Updated 11 August 2021
We carried out this announced focussed inspection on 29 June 2021 under section 60 of the Health and Social Care Act 2008 as part of our regulatory functions. We planned the inspection to check whether the registered provider was meeting the legal requirements in the Health and Social Care Act 2008 and associated regulations. The inspection was led by a Care Quality Commission, (CQC), inspector who was supported by a specialist dental adviser.
To get to the heart of patients’ experiences of care and treatment, we asked the following three questions:
• Is it safe?
• Is it effective?
• Is it well-led?
These questions form the framework for the areas we look at during the inspection.
Our findings were:
Are services safe?
We found this practice was providing safe care in accordance with the relevant regulations.
Are services effective?
We found this practice was providing effective care in accordance with the relevant regulations.
Are services well-led?
We found this practice was providing well-led care in accordance with the relevant regulations.
Background
Courtyard Dental Care is inPontefract and provides NHS and private dental care and treatment for adults and children.
There is level access to the practice for people who use wheelchairs and those with pushchairs.

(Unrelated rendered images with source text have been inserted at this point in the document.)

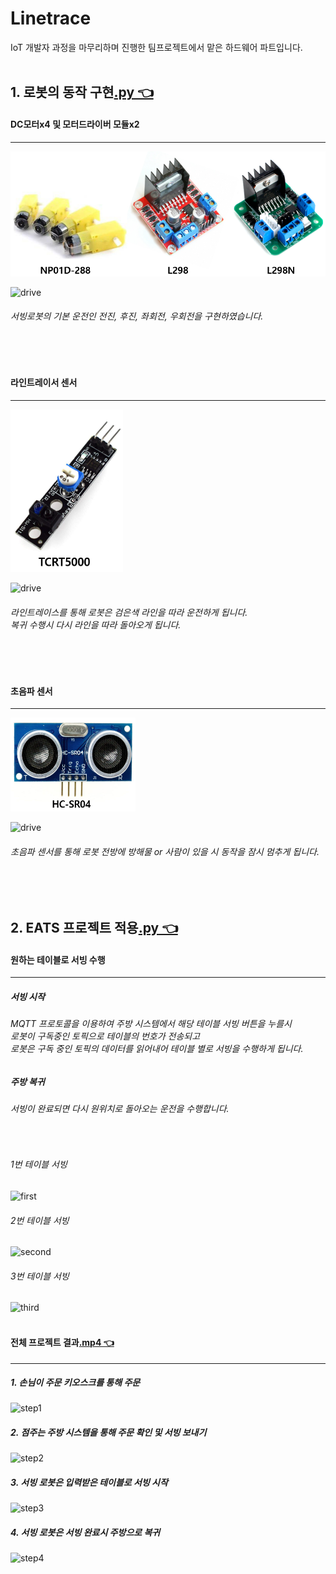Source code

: # Linetrace
IoT 개발자 과정을 마무리하며 진행한 팀프로젝트에서 맡은 하드웨어 파트입니다.
<br/>
<br/>

## 1. 로봇의 동작 구현[.py 👈](https://github.com/HongryeolSeong/StudyRaspberryPi21/blob/main/Linetrace/mqtt/mqtt06.py)
#### DC모터x4 및 모터드라이버 모듈x2
---
<img src ="https://github.com/HongryeolSeong/StudyRaspberryPi21/blob/main/Linetrace/refimg/moterset.png" width="600" height="200"/>
<br/>

![drive](https://github.com/HongryeolSeong/StudyRaspberryPi21/blob/main/Linetrace/refimg/1.gif)
<br/>
###### 서빙로봇의 기본 운전인 전진, 후진, 좌회전, 우회전을 구현하였습니다.

<br/>
<br/>

#### 라인트레이서 센서
---
<img src ="https://github.com/HongryeolSeong/StudyRaspberryPi21/blob/main/Linetrace/refimg/line.png" width="180" height="260"/>
<br/>

![drive](https://github.com/HongryeolSeong/StudyRaspberryPi21/blob/main/Linetrace/refimg/2.gif)
<br/>
###### 라인트레이스를 통해 로봇은 검은색 라인을 따라 운전하게 됩니다. <br/> 복귀 수행시 다시 라인을 따라 돌아오게 됩니다.

<br/>
<br/>

#### 초음파 센서 
---
<img src ="https://github.com/HongryeolSeong/StudyRaspberryPi21/blob/main/Linetrace/refimg/ultra.png" width="200" height="150"/>
<br/>

![drive](https://github.com/HongryeolSeong/StudyRaspberryPi21/blob/main/Linetrace/refimg/3.gif)
<br/>
###### 초음파 센서를 통해 로봇 전방에 방해물 or 사람이 있을 시 동작을 잠시 멈추게 됩니다.

<br/>
<br/>

## 2. EATS 프로젝트 적용[.py 👈](https://github.com/HongryeolSeong/StudyRaspberryPi21/blob/main/Linetrace/mqtt/mqtt07.py)
#### 원하는 테이블로 서빙 수행
---
##### 서빙 시작
###### MQTT 프로토콜을 이용하여 주방 시스템에서 해당 테이블 서빙 버튼을 누를시 <br/> 로봇이 구독중인 토픽으로 테이블의 번호가 전송되고 <br/> 로봇은 구독 중인 토픽의 데이터를 읽어내어 테이블 별로 서빙을 수행하게 됩니다.
##### 주방 복귀
###### 서빙이 완료되면 다시 원위치로 돌아오는 운전을 수행합니다.
<br/>

###### 1번 테이블 서빙
![first](https://github.com/HongryeolSeong/StudyRaspberryPi21/blob/main/Linetrace/refimg/1t.gif)
<br/>

###### 2번 테이블 서빙
![second](https://github.com/HongryeolSeong/StudyRaspberryPi21/blob/main/Linetrace/refimg/2t.gif)
<br/>

###### 3번 테이블 서빙
![third](https://github.com/HongryeolSeong/StudyRaspberryPi21/blob/main/Linetrace/refimg/3t.gif)
<br/>
<br/>

#### 전체 프로젝트 결과[.mp4 👈](https://github.com/HongryeolSeong/StudyRaspberryPi21/blob/main/Linetrace/refimg/05_%EC%B5%9C%EC%A2%85.mp4)
---
##### 1. 손님이 주문 키오스크를 통해 주문
![step1](https://github.com/HongryeolSeong/StudyRaspberryPi21/blob/main/Linetrace/refimg/last01.gif)
<br/>

##### 2. 점주는 주방 시스템을 통해 주문 확인 및 서빙 보내기
![step2](https://github.com/HongryeolSeong/StudyRaspberryPi21/blob/main/Linetrace/refimg/last02.gif)
<br/>

##### 3. 서빙 로봇은 입력받은 테이블로 서빙 시작
![step3](https://github.com/HongryeolSeong/StudyRaspberryPi21/blob/main/Linetrace/refimg/last03.gif)
<br/>

##### 4. 서빙 로봇은 서빙 완료시 주방으로 복귀
![step4](https://github.com/HongryeolSeong/StudyRaspberryPi21/blob/main/Linetrace/refimg/last04.gif)
<br/>

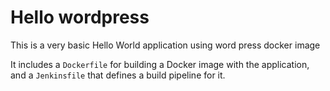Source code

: # Hello wordpress
This is a very basic Hello World application using word press docker image

It includes a `Dockerfile` for building a Docker image with the application, and a `Jenkinsfile` that defines a build pipeline for it.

Car parking spaces are available near the practice.
The dental team includes one dentist, two dental nurses and a receptionist. The practice has two treatment rooms.
The practice is owned by an individual who is the principal dentist there. They have legal responsibility for meeting the requirements in the Health and Social Care Act 2008 and associated regulations about how the practice is run.
During the inspection we spoke with the dentist and two dental nurses. We looked at practice policies and procedures and other records about how the service is managed.
The practice is open:
Monday to Thursday from 9am to 5pm
Friday from 9am to 4pm
Our key findings were:
- The practice appeared to be visibly clean and well-maintained.
- The provider had infection control procedures which reflected published guidance.
- Staff knew how to deal with emergencies. Appropriate medicines were available. Some items of the emergency equipment were missing.
- Improvements could be made to the management of the risks associated with Legionella and fire.
- The provider had safeguarding processes and staff knew their responsibilities for safeguarding vulnerable adults and children.
- The provider had staff recruitment procedures which reflected current legislation.
- The clinical staff provided patients’ care and treatment in line with current guidelines.
- Staff provided preventive care and supported patients to ensure better oral health.
- Improvements could be made to the audit processes.
- Staff felt involved and supported and worked as a team.
- The provider asked staff and patients for feedback about the services they provided.
- The provider had information governance arrangements.
There were areas where the provider could make improvements. They should:
- Improve the security of NHS prescription pads in the practice and ensure there are systems in place to track and monitor their use.
- Take action to implement any recommendations in the practice's fire safety risk assessment and ensure ongoing fire safety management is effective.
- Take action to ensure staff have completed training in the detection and treatment of sepsis.
- Take action to implement any recommendations in the practice's Legionella risk assessment, taking into account the guidelines issued by the Department of Health in the Health Technical Memorandum 01-05: Decontamination in primary care dental practices, and having regard to The Health and Social Care Act 2008: ‘Code of Practice about the prevention and control of infections and related guidance.
- Improve the practice's processes for the control and storage of substances hazardous to health identified by the Control of Substances Hazardous to Health Regulations 2002, to ensure risk assessments are undertaken on all substances.
- Take action to ensure audits of radiography and infection prevention and control are undertaken at regular intervals to improve the quality of the service.